> _Texto do documento_
________________________________________

A novela sobre a aprovação ou chumbo do OE foi encarada como uma disputa entre governo e oposição. Mas a verdade não era essa. Nunca foi. O verdadeiro embate, o que interessa para o futuro, foi travado entre o PS e o Chega. Qual deles ia permitir que o OE passasse? Qual deles o iria chumbar? Qual deles se poderia assumir como principal partido da oposição?

Foi um confronto difícil para ambos, por sinal um pouco mais fácil para o Chega pois, ao contrário do PS, a mera abstenção do partido de André Ventura não permitia a passagem do orçamento. O sacrifício (e o custo político) era menor para o PS e daí a cedência socialista depois da malograda tentativa de empurrar o Chega para o voto a favor (e que não aconteceu porque Montenegro fez os possíveis para o evitar).

Tal como sucedeu em França e nos EUA, o eleitorado português que antes votava à esquerda está a virar-se para a direita. Isso não significa que queira menos estado e mais iniciativa privada. Nada disso. A mudança não se refere ao posicionamento desse eleitorado face ao estado, mas do estado face aos imigrantes e aos cidadãos que abusam das políticas públicas. A percepção de que os imigrantes se aproveitam dos benefícios do estado social alimenta um sentimento desprezo face aos estrangeiros que, por sua vez, reactiva a veneração e o respeito pelo que é nacional.

O receio que os socialistas de esquerda têm dos socialistas de direita é também evidente no Reino Unido, com o Labour cada vez mais preocupado com a possibilidade de vir a perder votos para o Reform UK, de Nigel Farage. O líder do partido populista de direita também quer aproveitar o descontentamento das classes média e trabalhadora com a imigração e o aumento do custo de vida, a que se junta as dificuldades crescentes de um estado endividado em providenciar, com justiça, políticas públicas capazes.

Ou seja, assistimos a uma viragem do eleitorado à direita no que toca a valores e referências, apesar de o entendimento sobre o papel do estado se manter inalterado, fora algumas correcções relativas a abusos e a ênfase colocada na valorização de tradições nacionais. Em Portugal, a luta entre o PS e o Chega baseia-se nesta realidade e traduz-se na disputa pelo mesmo eleitorado. Um dos dois terá de desaparecer. De momento os ventos não são favoráveis ao PS, como o episódio do autarca de Loures bem ilustra. Num primeiro tempo, vimos a Chega a defender políticas socialistas. No futuro próximo é provável que o PS defenda políticas securitárias.

________________________________________

> _A sua tarefa_
Repita sem alterações o trecho do texto acima sobre o PS e o Chega, começando nas palavras "Ou seja, assistimos" e parando depois de "defenda políticas securitárias.".

> _Linhas fornecidas_
________________________________________

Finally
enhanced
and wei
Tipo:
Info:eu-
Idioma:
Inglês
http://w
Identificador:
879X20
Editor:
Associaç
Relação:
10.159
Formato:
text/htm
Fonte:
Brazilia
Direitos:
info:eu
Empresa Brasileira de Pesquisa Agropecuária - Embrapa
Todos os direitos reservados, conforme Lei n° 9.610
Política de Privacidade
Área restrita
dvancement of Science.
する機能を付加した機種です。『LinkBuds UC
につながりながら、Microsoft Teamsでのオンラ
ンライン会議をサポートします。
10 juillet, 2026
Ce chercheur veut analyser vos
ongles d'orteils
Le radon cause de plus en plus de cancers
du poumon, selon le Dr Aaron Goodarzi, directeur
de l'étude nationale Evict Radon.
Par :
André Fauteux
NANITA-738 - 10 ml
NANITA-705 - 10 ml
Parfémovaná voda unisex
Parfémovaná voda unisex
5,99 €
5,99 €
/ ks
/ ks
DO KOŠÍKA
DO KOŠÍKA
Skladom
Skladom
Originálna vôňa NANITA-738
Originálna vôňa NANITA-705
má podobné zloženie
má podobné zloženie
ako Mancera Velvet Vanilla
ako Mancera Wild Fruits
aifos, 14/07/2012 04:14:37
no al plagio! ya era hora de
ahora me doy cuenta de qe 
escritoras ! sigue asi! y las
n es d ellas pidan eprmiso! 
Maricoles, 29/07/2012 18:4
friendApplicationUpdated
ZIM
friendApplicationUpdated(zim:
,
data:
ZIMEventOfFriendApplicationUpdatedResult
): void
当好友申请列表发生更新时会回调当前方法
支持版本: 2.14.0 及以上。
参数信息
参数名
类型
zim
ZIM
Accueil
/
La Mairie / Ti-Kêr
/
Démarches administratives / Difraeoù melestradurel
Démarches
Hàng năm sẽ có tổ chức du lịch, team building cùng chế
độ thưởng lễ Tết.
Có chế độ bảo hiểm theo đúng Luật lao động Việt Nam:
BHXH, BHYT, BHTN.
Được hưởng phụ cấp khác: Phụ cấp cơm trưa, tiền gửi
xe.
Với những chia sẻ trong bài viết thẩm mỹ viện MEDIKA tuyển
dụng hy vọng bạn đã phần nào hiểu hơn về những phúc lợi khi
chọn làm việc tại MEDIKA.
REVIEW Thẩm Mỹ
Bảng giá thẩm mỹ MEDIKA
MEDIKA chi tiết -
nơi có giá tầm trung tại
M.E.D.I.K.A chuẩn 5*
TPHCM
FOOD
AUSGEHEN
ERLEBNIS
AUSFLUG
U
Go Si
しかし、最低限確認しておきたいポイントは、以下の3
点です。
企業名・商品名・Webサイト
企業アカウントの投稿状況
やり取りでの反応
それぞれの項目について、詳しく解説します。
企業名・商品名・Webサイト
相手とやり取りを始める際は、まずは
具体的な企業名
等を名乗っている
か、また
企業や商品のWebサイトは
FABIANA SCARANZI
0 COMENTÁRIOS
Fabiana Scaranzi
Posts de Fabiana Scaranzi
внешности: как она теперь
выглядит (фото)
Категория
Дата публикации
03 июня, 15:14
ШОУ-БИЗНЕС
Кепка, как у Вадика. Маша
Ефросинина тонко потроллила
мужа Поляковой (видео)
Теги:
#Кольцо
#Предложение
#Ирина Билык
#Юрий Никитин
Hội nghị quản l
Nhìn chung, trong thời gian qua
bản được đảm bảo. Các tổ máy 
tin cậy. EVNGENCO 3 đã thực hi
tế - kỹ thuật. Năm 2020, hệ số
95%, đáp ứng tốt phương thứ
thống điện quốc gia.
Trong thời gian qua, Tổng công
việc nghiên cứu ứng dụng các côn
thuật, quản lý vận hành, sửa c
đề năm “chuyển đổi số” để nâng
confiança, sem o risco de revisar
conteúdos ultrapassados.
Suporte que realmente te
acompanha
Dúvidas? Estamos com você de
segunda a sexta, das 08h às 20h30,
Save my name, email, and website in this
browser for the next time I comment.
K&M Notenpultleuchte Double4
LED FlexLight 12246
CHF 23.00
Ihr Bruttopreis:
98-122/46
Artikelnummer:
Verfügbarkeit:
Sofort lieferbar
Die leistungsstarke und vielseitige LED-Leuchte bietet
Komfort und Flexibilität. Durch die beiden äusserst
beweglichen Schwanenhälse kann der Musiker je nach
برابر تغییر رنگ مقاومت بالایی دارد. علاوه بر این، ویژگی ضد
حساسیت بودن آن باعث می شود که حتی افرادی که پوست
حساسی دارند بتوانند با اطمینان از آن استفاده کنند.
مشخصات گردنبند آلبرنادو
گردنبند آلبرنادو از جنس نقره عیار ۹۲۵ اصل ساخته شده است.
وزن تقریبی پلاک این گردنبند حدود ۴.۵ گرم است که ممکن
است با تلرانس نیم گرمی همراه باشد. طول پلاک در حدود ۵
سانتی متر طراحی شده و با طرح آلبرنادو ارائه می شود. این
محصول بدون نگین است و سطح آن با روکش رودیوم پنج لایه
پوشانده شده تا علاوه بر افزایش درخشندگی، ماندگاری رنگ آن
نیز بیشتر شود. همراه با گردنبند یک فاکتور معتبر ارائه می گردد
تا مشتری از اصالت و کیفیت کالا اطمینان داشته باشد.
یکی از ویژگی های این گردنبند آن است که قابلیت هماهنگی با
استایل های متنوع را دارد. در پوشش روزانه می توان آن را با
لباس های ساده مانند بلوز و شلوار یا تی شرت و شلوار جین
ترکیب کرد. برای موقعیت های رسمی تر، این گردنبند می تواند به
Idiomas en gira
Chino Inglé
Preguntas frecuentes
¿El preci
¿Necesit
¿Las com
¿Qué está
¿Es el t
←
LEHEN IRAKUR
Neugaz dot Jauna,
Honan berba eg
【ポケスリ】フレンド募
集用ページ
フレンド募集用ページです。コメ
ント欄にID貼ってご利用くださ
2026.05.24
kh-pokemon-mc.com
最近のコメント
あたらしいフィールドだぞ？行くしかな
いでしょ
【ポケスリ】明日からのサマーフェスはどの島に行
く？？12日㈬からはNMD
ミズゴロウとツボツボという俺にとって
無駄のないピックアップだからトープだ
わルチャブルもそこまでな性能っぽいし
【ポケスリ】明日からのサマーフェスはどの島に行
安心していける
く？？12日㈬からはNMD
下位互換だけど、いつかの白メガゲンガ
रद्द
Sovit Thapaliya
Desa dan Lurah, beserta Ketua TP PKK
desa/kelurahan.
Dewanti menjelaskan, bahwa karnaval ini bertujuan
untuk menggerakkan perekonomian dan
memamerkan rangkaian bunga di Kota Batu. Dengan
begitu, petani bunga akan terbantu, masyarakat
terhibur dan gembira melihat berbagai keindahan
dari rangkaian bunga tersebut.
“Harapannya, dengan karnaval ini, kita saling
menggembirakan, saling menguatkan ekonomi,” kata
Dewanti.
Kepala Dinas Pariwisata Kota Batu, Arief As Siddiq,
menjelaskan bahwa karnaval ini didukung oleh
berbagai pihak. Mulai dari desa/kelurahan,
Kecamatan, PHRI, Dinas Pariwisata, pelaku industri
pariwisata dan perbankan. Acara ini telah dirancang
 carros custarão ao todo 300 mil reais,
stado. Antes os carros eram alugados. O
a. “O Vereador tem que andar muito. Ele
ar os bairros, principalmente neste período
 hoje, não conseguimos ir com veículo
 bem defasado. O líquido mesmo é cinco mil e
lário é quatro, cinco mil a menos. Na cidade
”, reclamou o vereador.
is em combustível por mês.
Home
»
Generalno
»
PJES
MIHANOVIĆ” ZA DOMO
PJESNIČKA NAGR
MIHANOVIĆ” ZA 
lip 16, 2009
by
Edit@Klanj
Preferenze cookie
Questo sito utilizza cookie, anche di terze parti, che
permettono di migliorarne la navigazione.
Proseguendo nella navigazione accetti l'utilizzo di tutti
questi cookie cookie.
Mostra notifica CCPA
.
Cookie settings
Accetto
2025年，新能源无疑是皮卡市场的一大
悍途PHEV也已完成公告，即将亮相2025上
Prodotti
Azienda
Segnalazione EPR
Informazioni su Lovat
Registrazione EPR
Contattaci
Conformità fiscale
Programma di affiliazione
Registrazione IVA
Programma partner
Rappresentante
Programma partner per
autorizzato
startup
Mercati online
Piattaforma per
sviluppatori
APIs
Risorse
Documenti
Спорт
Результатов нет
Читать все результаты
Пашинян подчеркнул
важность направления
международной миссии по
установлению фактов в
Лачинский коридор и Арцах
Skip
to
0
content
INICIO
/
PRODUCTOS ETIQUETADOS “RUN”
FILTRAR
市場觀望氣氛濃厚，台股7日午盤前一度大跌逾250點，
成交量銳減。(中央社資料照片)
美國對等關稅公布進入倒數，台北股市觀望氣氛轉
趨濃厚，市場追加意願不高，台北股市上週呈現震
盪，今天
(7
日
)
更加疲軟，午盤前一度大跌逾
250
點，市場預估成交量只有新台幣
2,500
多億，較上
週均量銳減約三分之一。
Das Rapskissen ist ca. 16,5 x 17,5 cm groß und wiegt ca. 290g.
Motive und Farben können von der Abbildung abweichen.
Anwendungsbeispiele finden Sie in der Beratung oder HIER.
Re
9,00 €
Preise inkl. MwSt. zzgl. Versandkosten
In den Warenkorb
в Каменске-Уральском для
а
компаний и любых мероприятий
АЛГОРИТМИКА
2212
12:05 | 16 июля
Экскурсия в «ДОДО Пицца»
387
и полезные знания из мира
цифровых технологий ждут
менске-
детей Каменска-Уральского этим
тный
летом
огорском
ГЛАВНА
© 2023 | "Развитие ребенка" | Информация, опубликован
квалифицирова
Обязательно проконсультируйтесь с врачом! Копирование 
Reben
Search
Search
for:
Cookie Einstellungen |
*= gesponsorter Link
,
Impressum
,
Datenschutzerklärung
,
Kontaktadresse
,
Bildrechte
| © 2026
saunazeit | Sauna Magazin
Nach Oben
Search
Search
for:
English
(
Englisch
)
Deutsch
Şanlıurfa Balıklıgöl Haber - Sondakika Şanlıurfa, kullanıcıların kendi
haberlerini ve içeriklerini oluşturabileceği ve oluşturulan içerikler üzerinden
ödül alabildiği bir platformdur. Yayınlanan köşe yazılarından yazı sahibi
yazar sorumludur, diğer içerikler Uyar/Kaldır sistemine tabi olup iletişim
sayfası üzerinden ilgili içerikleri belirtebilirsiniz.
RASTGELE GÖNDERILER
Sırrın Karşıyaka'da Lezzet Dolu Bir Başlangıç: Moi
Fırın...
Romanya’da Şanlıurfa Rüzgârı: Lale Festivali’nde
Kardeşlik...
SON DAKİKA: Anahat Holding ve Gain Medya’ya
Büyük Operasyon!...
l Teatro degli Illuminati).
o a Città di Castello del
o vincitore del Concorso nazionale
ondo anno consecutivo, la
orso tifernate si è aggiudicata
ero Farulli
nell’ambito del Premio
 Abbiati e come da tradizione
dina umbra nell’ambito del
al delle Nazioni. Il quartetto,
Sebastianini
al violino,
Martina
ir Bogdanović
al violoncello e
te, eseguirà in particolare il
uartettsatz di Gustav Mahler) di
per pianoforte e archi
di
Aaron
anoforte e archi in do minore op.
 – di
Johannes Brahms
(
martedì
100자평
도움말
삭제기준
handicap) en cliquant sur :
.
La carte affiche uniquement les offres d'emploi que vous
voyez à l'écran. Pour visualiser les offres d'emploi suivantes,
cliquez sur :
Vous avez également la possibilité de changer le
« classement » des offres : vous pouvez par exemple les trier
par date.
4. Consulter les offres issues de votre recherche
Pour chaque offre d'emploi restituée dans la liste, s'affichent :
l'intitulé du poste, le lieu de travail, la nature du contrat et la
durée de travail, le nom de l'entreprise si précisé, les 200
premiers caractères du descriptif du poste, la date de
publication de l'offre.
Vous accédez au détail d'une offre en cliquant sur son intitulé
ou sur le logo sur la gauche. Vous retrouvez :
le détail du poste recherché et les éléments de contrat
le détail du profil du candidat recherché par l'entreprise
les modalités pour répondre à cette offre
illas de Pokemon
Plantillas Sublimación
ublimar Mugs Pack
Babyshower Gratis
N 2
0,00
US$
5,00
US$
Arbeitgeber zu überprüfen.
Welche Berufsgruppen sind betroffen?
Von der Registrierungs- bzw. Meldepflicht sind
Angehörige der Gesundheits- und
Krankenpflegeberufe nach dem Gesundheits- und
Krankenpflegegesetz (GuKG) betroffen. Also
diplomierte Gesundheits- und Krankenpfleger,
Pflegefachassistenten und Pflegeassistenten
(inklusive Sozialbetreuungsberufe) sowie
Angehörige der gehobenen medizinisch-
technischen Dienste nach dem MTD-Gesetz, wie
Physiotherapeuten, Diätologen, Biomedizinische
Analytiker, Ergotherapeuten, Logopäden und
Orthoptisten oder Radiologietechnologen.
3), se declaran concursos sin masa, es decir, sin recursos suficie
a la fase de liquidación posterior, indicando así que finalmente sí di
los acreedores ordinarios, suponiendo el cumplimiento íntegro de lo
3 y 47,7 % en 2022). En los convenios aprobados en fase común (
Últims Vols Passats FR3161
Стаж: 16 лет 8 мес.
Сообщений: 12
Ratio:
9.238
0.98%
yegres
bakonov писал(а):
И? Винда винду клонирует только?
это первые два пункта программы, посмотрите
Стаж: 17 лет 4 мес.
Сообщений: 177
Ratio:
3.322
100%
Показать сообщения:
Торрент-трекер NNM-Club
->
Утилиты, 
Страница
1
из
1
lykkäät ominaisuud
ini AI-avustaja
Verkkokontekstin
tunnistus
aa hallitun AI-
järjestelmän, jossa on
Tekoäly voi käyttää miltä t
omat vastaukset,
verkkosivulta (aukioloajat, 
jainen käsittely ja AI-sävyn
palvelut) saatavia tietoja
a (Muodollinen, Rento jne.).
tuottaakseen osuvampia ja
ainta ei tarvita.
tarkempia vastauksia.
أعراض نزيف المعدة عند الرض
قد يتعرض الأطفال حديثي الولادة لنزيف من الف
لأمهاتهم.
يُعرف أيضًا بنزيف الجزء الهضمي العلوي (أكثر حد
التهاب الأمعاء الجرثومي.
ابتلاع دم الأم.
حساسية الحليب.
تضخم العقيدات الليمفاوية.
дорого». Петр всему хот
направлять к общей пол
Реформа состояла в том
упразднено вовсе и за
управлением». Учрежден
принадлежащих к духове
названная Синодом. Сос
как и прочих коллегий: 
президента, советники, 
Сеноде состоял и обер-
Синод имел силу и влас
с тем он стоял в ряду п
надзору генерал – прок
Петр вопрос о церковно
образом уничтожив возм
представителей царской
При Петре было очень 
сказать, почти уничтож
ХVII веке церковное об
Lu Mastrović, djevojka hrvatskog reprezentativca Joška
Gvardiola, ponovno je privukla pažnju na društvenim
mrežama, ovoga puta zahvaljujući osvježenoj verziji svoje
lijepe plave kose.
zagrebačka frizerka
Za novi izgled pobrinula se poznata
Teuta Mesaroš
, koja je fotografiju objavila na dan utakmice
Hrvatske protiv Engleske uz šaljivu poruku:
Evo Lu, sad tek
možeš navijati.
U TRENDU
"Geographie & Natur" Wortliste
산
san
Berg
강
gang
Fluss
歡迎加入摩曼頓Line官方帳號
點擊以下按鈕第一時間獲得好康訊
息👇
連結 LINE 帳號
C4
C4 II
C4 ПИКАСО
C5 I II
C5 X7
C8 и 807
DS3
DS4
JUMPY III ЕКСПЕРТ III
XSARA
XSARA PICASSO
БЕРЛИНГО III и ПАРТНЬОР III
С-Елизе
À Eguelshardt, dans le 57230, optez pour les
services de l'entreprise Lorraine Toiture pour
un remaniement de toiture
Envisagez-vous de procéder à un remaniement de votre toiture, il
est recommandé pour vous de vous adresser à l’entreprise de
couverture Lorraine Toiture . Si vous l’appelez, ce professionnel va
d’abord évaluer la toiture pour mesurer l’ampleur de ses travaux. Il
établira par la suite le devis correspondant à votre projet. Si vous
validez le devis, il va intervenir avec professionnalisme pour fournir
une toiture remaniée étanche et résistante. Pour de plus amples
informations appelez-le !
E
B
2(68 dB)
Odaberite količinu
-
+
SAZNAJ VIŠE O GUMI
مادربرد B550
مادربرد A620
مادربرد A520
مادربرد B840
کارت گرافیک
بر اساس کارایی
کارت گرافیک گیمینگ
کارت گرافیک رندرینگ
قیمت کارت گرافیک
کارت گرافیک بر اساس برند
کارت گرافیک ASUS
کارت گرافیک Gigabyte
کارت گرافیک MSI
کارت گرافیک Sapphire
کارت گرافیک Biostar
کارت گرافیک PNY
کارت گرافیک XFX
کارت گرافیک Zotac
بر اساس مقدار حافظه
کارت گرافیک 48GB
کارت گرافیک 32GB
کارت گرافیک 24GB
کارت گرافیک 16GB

________________________________________

> _Solução escrita_
Ou seja, assistimos a uma viragem do eleitorado à direita no que toca a valores e referências, apesar de o entendimento sobre o papel do estado se manter inalterado, fora algumas correcções relativas a abusos e a ênfase colocada na valorização de tradições nacionais. Em Portugal, a luta entre o PS e o Chega baseia-se nesta realidade e traduz-se na disputa pelo mesmo eleitorado. Um dos dois terá de desaparecer. De momento os ventos não são favoráveis ao PS, como o episódio do autarca de Loures bem ilustra. Num primeiro tempo, vimos a Chega a defender políticas socialistas. No futuro próximo é provável que o PS defenda políticas securitárias.